Count every line below that contains "politica", then state the total with no other output.

[Source data]
▼▼▼

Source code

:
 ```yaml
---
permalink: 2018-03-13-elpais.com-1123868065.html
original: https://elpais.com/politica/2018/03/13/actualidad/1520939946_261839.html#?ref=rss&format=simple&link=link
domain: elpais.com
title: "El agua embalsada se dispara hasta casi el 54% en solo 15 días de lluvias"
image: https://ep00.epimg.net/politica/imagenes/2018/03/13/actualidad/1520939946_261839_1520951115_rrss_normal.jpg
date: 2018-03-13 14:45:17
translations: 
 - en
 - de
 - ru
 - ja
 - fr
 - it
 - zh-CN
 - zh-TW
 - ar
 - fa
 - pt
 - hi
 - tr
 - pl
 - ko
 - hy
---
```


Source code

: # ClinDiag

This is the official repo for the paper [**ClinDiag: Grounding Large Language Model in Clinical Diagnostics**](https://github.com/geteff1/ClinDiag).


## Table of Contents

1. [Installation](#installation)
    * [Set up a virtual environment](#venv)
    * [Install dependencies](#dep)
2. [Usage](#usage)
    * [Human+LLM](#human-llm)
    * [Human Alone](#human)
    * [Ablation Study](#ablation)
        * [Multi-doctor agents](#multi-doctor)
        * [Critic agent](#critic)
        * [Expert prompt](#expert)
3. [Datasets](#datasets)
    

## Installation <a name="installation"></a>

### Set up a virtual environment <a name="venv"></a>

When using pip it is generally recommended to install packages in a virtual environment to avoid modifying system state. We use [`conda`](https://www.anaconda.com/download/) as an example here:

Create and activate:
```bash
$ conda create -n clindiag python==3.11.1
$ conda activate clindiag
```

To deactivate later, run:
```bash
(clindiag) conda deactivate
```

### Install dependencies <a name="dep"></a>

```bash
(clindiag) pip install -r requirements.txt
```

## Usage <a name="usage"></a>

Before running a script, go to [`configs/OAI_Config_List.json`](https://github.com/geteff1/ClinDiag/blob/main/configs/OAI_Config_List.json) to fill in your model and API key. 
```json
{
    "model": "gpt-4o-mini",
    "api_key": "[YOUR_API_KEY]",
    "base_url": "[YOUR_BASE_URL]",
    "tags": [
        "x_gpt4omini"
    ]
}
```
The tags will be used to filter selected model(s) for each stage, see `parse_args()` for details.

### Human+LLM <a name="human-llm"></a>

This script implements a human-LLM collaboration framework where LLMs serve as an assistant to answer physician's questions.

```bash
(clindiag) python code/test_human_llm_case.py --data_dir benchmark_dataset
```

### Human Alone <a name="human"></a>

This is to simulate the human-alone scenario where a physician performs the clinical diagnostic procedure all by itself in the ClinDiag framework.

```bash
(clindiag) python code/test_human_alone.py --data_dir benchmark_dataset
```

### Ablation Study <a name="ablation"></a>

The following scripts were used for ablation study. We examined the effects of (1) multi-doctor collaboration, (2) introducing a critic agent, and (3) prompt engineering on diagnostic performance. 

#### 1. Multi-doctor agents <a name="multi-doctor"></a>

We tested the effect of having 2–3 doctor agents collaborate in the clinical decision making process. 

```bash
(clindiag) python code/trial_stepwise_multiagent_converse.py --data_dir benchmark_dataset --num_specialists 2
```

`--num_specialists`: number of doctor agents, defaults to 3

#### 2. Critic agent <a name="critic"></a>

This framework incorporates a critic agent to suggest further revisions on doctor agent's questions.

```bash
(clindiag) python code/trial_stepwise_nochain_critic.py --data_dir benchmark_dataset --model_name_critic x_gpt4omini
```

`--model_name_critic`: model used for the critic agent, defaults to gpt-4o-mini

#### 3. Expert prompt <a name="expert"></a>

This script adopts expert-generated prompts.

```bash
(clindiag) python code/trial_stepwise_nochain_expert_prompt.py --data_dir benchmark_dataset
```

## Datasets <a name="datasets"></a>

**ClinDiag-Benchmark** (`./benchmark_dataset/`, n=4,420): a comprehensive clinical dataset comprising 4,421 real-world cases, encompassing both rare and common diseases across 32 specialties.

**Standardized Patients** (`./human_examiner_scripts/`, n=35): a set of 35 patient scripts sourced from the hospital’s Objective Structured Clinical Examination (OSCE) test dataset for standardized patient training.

▲▲▲

[Output for this task] 2